* **Your instructions**
Turn every line of the items below into a JSON list of strings, one string per line, skipping blank lines and leaving out the pictures.

Saved data entries
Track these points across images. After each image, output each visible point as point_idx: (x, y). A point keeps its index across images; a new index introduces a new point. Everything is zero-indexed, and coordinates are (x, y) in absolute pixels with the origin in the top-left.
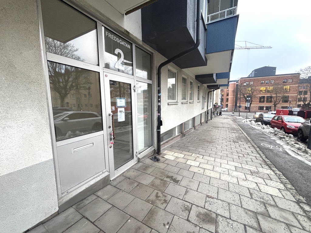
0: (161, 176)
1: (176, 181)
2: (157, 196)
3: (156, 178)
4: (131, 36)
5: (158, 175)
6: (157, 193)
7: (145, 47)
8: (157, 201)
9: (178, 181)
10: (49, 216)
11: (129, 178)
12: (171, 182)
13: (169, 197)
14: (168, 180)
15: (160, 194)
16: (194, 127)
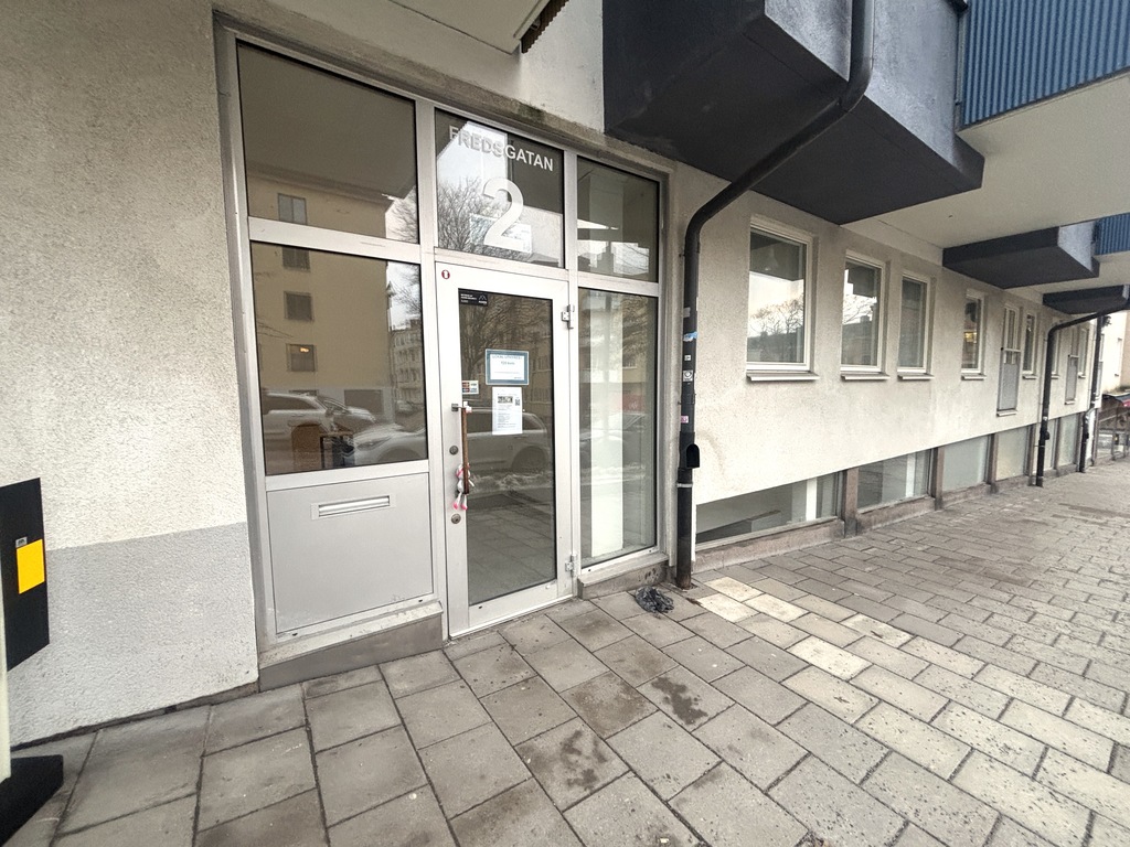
0: (634, 673)
1: (687, 711)
2: (569, 747)
3: (611, 674)
4: (553, 125)
5: (626, 664)
6: (578, 734)
7: (621, 154)
8: (557, 768)
9: (701, 714)
10: (229, 688)
11: (513, 647)
12: (663, 707)
13: (617, 766)
14: (657, 696)
15: (586, 744)
16: (933, 496)
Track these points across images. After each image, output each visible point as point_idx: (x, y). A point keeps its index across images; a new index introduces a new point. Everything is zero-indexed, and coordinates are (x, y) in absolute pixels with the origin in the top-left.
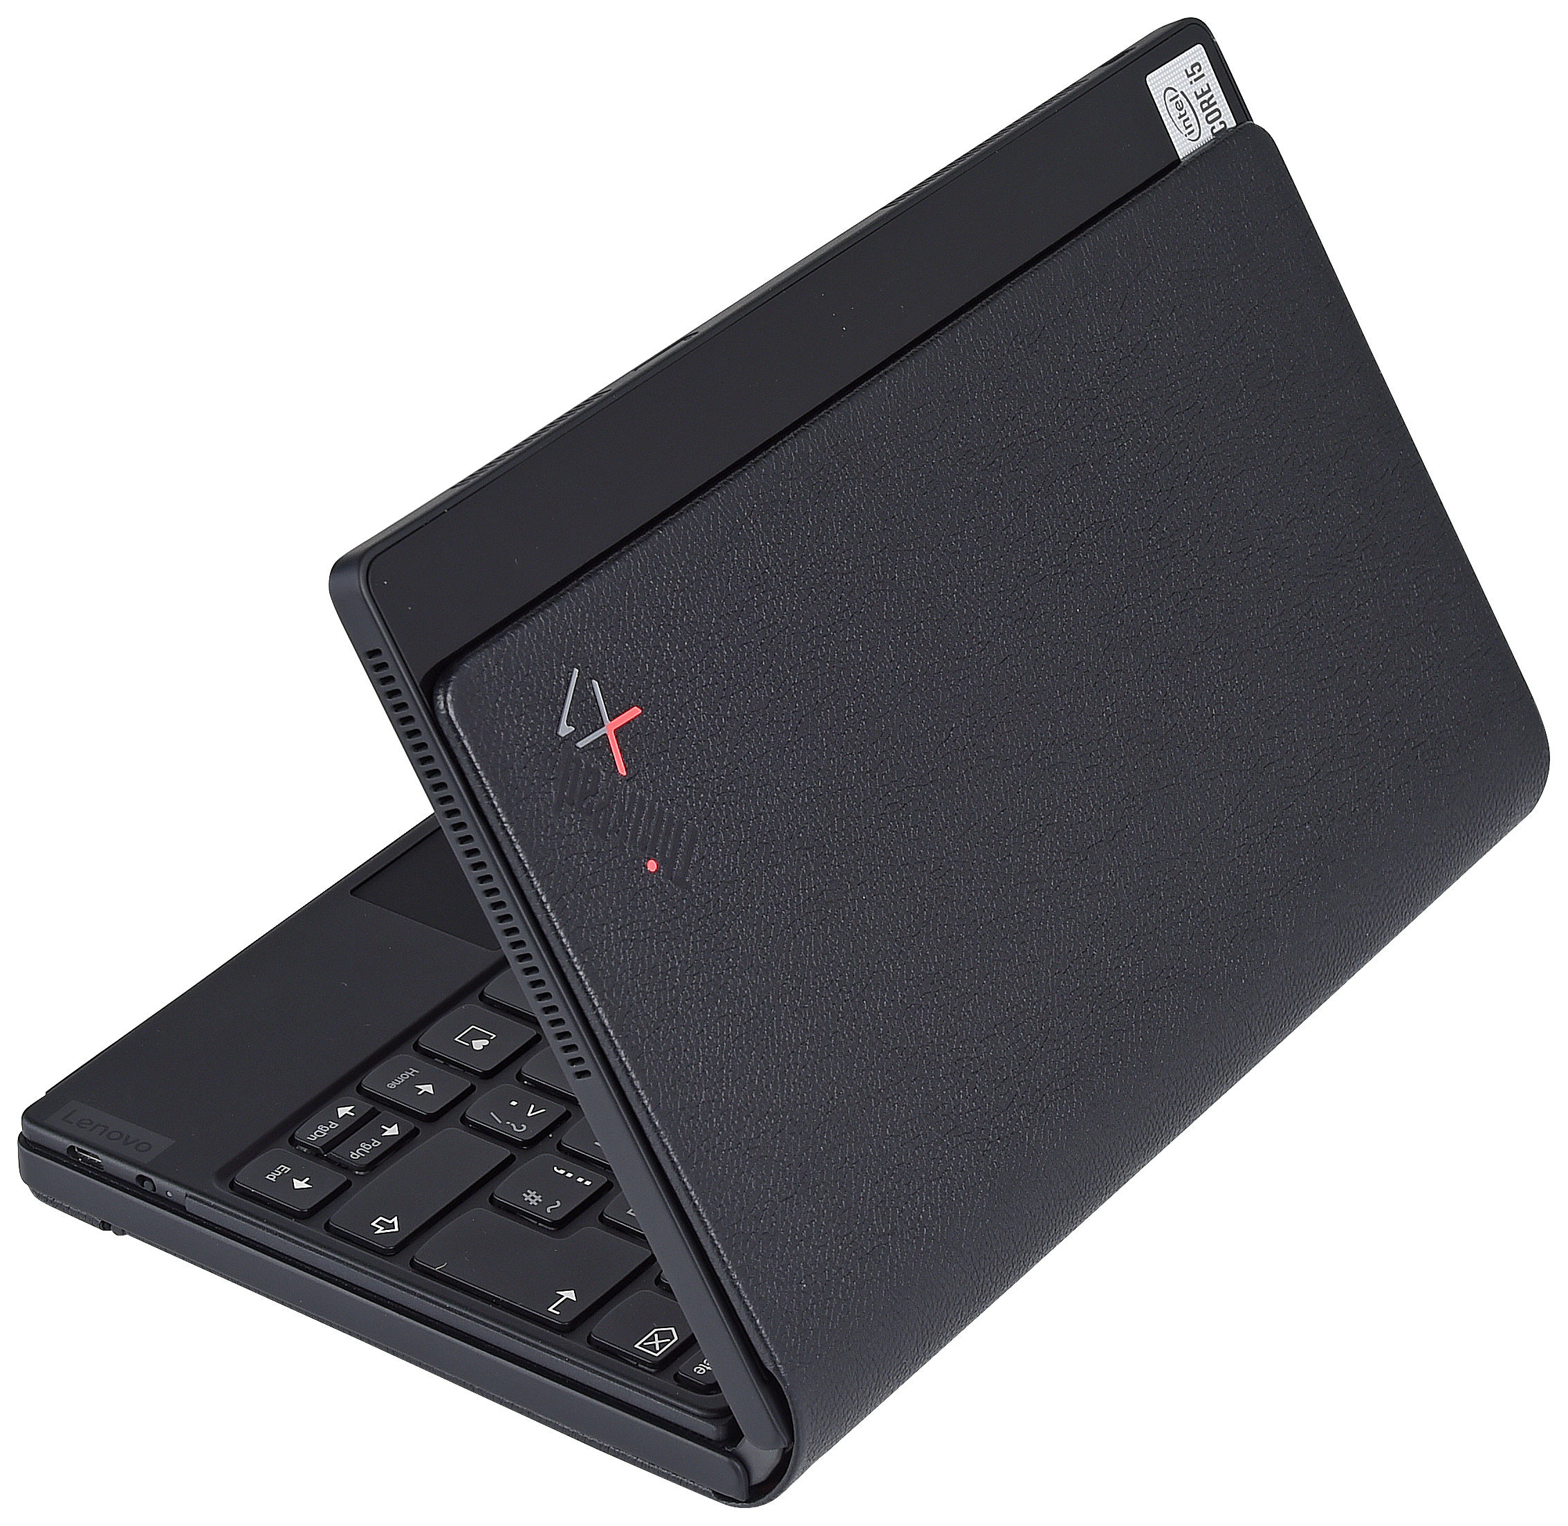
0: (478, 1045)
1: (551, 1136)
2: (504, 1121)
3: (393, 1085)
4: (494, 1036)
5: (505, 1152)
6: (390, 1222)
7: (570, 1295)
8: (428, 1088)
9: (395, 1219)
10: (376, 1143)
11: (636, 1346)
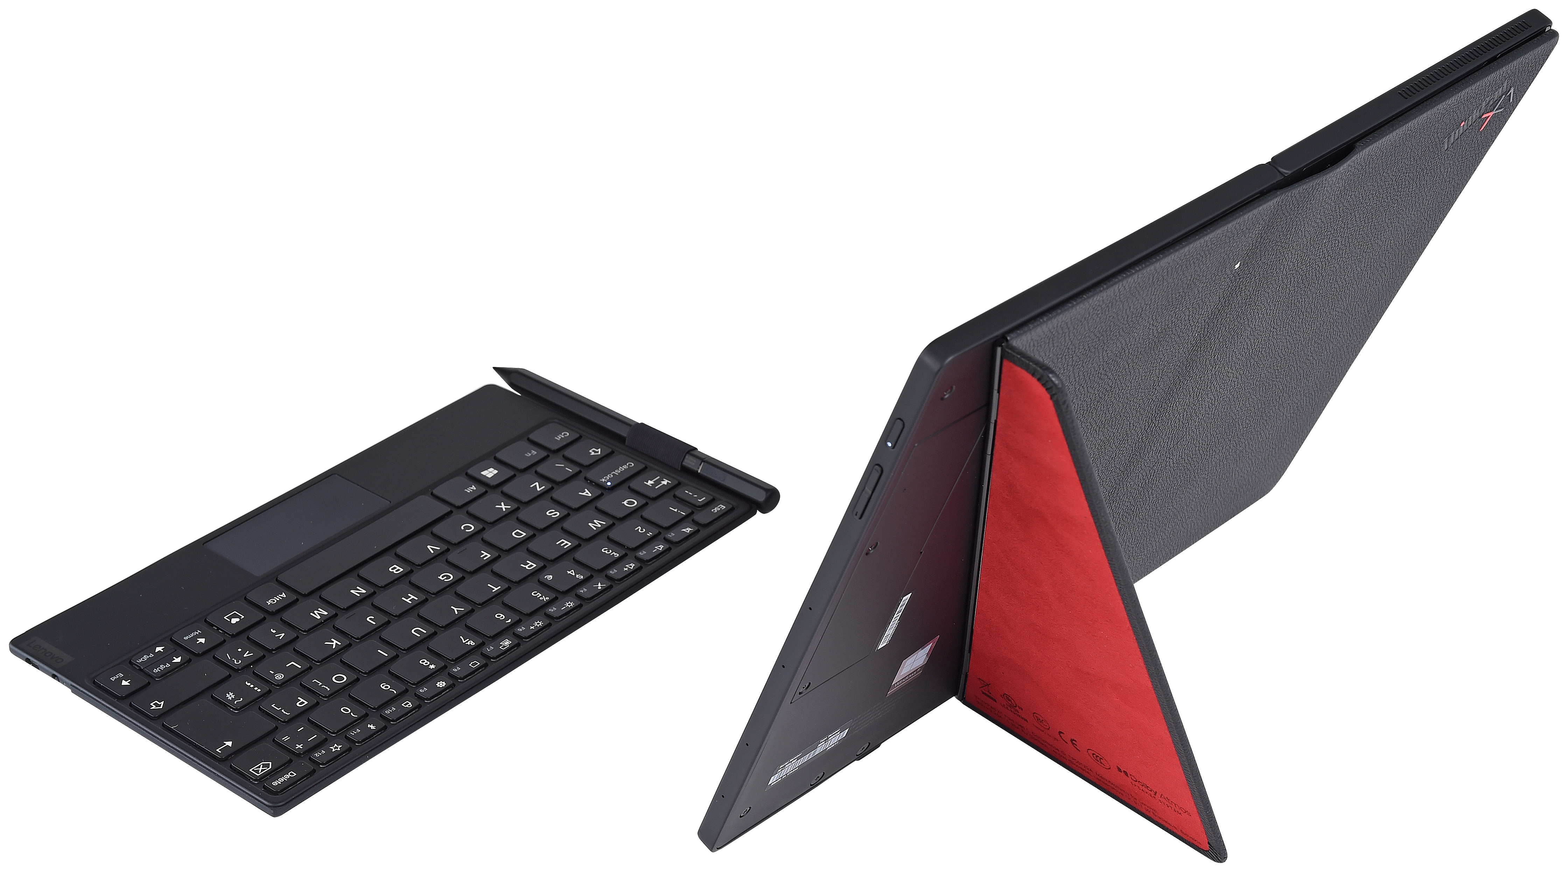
0: (234, 621)
1: (252, 666)
2: (231, 658)
3: (186, 638)
4: (243, 617)
5: (226, 672)
6: (160, 704)
7: (229, 744)
8: (202, 640)
9: (162, 703)
10: (168, 665)
11: (251, 770)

* **Exercise solution**
[
  "Track these points across images. After each image, output each visible point as point_idx: (x, y). A point keeps its index across images; a new index introduces a new point. Everything is zero-indexed, and coordinates are (x, y) in absolute pixels with the origin in the top-left.",
  "0: (161, 176)",
  "1: (176, 181)",
  "2: (157, 196)",
  "3: (156, 178)",
  "4: (131, 36)",
  "5: (158, 175)",
  "6: (157, 193)",
  "7: (145, 47)",
  "8: (157, 201)",
  "9: (178, 181)",
  "10: (49, 216)",
  "11: (129, 178)",
  "12: (171, 182)",
  "13: (169, 197)",
  "14: (168, 180)",
  "15: (160, 194)",
  "16: (194, 127)",
  "0: (634, 673)",
  "1: (687, 711)",
  "2: (569, 747)",
  "3: (611, 674)",
  "4: (553, 125)",
  "5: (626, 664)",
  "6: (578, 734)",
  "7: (621, 154)",
  "8: (557, 768)",
  "9: (701, 714)",
  "10: (229, 688)",
  "11: (513, 647)",
  "12: (663, 707)",
  "13: (617, 766)",
  "14: (657, 696)",
  "15: (586, 744)",
  "16: (933, 496)",
  "Track these points across images. After each image, output each visible point as point_idx: (x, y). A point keeps its index across images; a new index introduces a new point. Everything is zero-indexed, and coordinates are (x, y) in absolute pixels with the origin in the top-left.",
  "0: (478, 1045)",
  "1: (551, 1136)",
  "2: (504, 1121)",
  "3: (393, 1085)",
  "4: (494, 1036)",
  "5: (505, 1152)",
  "6: (390, 1222)",
  "7: (570, 1295)",
  "8: (428, 1088)",
  "9: (395, 1219)",
  "10: (376, 1143)",
  "11: (636, 1346)",
  "0: (234, 621)",
  "1: (252, 666)",
  "2: (231, 658)",
  "3: (186, 638)",
  "4: (243, 617)",
  "5: (226, 672)",
  "6: (160, 704)",
  "7: (229, 744)",
  "8: (202, 640)",
  "9: (162, 703)",
  "10: (168, 665)",
  "11: (251, 770)"
]